____ DATA

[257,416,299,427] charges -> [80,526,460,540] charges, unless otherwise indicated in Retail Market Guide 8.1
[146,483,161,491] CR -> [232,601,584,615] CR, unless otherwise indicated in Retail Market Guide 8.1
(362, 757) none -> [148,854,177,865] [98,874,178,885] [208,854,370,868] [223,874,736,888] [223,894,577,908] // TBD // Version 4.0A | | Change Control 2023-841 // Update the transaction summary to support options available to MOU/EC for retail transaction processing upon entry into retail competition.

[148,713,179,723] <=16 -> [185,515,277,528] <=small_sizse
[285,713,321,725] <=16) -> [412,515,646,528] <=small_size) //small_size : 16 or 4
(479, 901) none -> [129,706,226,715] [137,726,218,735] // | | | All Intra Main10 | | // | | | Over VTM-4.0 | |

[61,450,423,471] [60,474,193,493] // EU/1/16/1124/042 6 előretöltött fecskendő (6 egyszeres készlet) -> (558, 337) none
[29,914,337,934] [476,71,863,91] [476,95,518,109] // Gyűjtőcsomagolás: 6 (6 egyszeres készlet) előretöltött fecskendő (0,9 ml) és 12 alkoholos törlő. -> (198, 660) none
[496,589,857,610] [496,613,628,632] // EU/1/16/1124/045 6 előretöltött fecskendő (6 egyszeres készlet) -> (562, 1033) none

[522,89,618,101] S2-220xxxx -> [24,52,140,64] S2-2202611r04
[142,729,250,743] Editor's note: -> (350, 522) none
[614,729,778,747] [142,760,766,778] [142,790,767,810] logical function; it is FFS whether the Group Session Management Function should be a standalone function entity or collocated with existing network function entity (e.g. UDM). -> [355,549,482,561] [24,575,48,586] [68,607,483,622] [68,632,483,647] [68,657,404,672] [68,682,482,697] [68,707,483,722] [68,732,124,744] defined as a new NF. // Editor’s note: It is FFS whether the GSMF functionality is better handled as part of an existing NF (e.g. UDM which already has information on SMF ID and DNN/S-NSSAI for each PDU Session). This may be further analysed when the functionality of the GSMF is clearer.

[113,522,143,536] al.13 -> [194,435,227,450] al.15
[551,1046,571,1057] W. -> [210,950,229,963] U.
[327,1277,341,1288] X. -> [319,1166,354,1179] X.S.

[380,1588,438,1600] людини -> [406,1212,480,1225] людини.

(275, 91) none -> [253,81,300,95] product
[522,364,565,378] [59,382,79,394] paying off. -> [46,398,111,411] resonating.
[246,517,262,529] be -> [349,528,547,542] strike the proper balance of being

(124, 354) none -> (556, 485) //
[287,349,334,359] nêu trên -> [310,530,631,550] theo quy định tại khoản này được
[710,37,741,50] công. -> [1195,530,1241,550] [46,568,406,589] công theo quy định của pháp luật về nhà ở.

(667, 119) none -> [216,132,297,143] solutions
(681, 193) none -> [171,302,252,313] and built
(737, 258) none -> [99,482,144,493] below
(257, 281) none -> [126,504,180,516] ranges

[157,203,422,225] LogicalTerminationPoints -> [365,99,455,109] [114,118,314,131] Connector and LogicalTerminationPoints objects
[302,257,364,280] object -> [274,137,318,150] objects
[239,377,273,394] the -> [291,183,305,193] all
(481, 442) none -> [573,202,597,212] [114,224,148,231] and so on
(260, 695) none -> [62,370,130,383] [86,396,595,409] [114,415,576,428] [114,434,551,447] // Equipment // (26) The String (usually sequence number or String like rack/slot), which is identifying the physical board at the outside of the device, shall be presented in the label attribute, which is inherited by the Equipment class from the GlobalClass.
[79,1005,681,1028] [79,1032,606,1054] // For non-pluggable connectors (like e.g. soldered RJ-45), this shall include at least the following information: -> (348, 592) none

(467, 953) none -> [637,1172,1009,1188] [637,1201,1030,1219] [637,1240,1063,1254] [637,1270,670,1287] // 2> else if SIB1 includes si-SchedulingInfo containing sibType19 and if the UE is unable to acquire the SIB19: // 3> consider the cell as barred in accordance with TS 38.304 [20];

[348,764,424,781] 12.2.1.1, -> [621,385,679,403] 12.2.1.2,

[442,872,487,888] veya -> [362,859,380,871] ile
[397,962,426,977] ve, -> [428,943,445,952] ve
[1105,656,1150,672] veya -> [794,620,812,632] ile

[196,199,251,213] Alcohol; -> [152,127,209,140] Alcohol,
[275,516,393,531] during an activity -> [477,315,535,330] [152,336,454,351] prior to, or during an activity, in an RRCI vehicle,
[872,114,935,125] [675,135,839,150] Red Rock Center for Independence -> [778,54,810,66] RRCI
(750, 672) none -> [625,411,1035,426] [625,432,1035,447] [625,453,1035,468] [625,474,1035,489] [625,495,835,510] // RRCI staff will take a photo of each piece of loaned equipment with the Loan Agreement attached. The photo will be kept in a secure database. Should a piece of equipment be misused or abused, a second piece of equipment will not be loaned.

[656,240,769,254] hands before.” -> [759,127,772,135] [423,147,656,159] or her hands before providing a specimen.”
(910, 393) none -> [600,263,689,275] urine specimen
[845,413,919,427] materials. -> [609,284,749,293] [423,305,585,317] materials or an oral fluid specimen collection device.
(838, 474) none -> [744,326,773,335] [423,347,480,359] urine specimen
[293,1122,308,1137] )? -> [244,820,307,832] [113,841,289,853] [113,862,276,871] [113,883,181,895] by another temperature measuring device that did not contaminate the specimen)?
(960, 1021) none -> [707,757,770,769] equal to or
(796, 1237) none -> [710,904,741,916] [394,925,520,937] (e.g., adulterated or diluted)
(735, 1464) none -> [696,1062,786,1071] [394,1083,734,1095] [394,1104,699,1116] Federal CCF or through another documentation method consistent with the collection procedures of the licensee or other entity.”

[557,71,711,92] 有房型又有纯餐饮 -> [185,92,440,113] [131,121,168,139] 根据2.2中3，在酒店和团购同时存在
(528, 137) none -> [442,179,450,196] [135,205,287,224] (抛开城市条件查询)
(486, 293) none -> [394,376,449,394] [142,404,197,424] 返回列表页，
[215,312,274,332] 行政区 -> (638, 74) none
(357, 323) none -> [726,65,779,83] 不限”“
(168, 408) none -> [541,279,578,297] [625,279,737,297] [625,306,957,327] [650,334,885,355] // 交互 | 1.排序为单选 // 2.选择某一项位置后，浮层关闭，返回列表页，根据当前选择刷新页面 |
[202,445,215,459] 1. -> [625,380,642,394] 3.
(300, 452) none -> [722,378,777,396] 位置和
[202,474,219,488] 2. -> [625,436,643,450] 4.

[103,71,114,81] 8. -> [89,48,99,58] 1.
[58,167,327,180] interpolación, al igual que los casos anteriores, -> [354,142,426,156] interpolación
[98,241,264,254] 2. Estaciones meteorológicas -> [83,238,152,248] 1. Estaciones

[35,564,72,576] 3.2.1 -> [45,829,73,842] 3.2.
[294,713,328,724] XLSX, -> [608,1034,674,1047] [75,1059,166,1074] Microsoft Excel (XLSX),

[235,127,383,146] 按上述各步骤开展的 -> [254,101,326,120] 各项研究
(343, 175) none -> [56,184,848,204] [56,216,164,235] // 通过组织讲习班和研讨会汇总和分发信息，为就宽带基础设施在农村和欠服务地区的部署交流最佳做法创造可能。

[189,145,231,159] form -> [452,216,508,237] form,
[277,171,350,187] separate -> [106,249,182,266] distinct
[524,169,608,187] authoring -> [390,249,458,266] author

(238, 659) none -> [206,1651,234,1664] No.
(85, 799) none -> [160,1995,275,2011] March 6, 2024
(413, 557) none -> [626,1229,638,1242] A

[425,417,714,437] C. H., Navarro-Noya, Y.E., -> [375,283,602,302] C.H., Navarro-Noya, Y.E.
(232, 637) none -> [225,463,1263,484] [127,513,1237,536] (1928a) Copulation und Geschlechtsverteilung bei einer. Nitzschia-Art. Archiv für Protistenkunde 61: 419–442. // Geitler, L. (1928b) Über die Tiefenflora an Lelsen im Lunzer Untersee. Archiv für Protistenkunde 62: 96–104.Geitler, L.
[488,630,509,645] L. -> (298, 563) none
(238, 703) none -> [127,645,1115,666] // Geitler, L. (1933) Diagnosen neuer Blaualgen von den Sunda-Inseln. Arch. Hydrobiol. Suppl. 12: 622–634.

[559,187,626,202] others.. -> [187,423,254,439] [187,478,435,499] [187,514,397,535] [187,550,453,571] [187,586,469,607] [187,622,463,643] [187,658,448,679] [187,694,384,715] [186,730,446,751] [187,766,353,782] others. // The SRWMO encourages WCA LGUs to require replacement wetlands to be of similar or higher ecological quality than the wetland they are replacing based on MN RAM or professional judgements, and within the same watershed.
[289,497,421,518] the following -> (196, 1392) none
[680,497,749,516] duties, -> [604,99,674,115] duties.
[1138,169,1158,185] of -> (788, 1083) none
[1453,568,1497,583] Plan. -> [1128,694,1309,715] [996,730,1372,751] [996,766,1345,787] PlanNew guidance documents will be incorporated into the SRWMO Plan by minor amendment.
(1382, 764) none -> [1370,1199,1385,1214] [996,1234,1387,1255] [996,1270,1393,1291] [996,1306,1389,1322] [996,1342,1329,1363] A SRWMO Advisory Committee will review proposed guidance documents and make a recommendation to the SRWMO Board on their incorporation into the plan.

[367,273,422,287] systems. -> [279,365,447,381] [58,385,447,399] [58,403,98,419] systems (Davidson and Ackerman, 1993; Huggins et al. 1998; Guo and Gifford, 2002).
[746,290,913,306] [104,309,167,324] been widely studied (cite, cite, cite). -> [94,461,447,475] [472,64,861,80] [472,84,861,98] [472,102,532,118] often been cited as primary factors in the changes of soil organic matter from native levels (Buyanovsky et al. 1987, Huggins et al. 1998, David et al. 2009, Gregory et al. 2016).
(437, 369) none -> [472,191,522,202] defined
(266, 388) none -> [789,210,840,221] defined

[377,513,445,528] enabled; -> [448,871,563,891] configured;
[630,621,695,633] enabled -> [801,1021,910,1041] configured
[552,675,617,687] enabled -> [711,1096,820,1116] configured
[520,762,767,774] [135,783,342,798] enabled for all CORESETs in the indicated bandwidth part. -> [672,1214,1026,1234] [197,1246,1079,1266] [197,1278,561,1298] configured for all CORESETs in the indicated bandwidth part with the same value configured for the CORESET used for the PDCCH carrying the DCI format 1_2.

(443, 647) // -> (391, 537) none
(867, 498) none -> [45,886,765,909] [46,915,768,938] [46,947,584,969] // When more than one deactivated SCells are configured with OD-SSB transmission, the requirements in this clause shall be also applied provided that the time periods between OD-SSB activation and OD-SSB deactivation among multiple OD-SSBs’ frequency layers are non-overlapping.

________

- [EXERCISE BRIEF] Repeat the entries above verbatim, but only from the line that has "(486, 293) none" down to the line that has "(238, 703) none", inclusive.

- [RESPONSE TO THIS TASK]
(486, 293) none -> [394,376,449,394] [142,404,197,424] 返回列表页，
[215,312,274,332] 行政区 -> (638, 74) none
(357, 323) none -> [726,65,779,83] 不限”“
(168, 408) none -> [541,279,578,297] [625,279,737,297] [625,306,957,327] [650,334,885,355] // 交互 | 1.排序为单选 // 2.选择某一项位置后，浮层关闭，返回列表页，根据当前选择刷新页面 |
[202,445,215,459] 1. -> [625,380,642,394] 3.
(300, 452) none -> [722,378,777,396] 位置和
[202,474,219,488] 2. -> [625,436,643,450] 4.

[103,71,114,81] 8. -> [89,48,99,58] 1.
[58,167,327,180] interpolación, al igual que los casos anteriores, -> [354,142,426,156] interpolación
[98,241,264,254] 2. Estaciones meteorológicas -> [83,238,152,248] 1. Estaciones

[35,564,72,576] 3.2.1 -> [45,829,73,842] 3.2.
[294,713,328,724] XLSX, -> [608,1034,674,1047] [75,1059,166,1074] Microsoft Excel (XLSX),

[235,127,383,146] 按上述各步骤开展的 -> [254,101,326,120] 各项研究
(343, 175) none -> [56,184,848,204] [56,216,164,235] // 通过组织讲习班和研讨会汇总和分发信息，为就宽带基础设施在农村和欠服务地区的部署交流最佳做法创造可能。

[189,145,231,159] form -> [452,216,508,237] form,
[277,171,350,187] separate -> [106,249,182,266] distinct
[524,169,608,187] authoring -> [390,249,458,266] author

(238, 659) none -> [206,1651,234,1664] No.
(85, 799) none -> [160,1995,275,2011] March 6, 2024
(413, 557) none -> [626,1229,638,1242] A

[425,417,714,437] C. H., Navarro-Noya, Y.E., -> [375,283,602,302] C.H., Navarro-Noya, Y.E.
(232, 637) none -> [225,463,1263,484] [127,513,1237,536] (1928a) Copulation und Geschlechtsverteilung bei einer. Nitzschia-Art. Archiv für Protistenkunde 61: 419–442. // Geitler, L. (1928b) Über die Tiefenflora an Lelsen im Lunzer Untersee. Archiv für Protistenkunde 62: 96–104.Geitler, L.
[488,630,509,645] L. -> (298, 563) none
(238, 703) none -> [127,645,1115,666] // Geitler, L. (1933) Diagnosen neuer Blaualgen von den Sunda-Inseln. Arch. Hydrobiol. Suppl. 12: 622–634.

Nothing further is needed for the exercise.